Un membre de l'UPOEG d'Ayulta nous montre sa planque préférée pour cacher son arme.

« Nous sommes plus rapides et plus efficaces que la police, a dit Bruno. On n’a même pas besoin de l’aide de la CIA ou de la DEA. Il y a un proverbe qui dit : “Pour qu’une maison tienne, elle doit être montée d’un seul bois.” Les gens qui agissent ici se connaissent, ils savent qui sont les gentils et qui sont les méchants. On sait ce que font nos voisins. » Nous avons demandé à Bruno si l’UPOEG était soutenue d’une manière ou d’une autre par le gouvernement et s’il comptait se présenter aux élections.

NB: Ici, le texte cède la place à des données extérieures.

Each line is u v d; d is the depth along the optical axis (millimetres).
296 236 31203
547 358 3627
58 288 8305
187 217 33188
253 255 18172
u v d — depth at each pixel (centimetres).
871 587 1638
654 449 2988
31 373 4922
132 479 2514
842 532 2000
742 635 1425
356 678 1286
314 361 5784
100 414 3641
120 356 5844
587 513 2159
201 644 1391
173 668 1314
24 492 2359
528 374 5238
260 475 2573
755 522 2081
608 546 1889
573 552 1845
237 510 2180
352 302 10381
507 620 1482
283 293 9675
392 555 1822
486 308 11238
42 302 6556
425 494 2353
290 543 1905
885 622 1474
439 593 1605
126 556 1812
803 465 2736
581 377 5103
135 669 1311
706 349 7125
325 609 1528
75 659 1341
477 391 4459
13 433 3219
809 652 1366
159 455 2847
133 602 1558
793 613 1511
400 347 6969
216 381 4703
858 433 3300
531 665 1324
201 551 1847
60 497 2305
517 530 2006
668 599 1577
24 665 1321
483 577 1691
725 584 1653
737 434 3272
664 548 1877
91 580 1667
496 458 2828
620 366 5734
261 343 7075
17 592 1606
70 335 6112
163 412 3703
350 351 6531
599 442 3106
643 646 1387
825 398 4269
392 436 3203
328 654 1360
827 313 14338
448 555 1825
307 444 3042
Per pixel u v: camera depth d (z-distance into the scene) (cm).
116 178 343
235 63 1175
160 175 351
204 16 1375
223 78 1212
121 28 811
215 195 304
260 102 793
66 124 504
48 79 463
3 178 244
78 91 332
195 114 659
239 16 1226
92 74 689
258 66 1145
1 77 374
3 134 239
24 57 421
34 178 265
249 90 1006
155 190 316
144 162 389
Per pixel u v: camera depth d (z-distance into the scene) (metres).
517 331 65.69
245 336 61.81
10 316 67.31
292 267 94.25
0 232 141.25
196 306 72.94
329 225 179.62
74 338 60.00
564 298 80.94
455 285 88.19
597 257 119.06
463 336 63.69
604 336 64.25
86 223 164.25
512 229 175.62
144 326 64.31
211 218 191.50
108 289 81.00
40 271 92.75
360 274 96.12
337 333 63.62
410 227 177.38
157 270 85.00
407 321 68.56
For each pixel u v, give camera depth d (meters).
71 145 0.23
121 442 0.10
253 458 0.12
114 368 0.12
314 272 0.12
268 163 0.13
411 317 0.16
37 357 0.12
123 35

Il nous a répondu : « Le but de notre mouvement, c’est d’apporter paix et sécurité à nos compatriotes. Nous n’avons aucun soutien, nous ne sommes pas financés par des trafiquants de drogue et sommes dénués d’ambition politique. C’est un mouvement né d’une bonne intention. Nous critiquons le gouvernement mais nous ne nous opposons pas à lui. Nous sommes contre les politiques publiques pondues par ceux qui nous gouvernent. » Bien que les motivations des dirigeants de l’UPOEG demeurent ambiguës, les buts de ses membres sont plus simples : mettre un terme à la violence, aux kidnappings et au manque de confiance en l’autorité policière qui minent leurs communautés. La pauvreté insupportable dans laquelle vivent certaines communautés mexicaines combinée à l’incapacité du gouvernement à lutter contre le crime organisé ont donné naissance à un mouvement de vigilantes profondément attachés à leur territoire. Ça fait pas mal de temps que ces communautés ont de bonnes raisons de prendre les armes contre les gangs. C’est d’ailleurs leur seul chemin vers le salut. Et si le gouvernement veut les réduire au silence, il lui faudra trouver les solutions et les conditions nécessaires pour les inciter à enlever leurs masques et déposer les armes.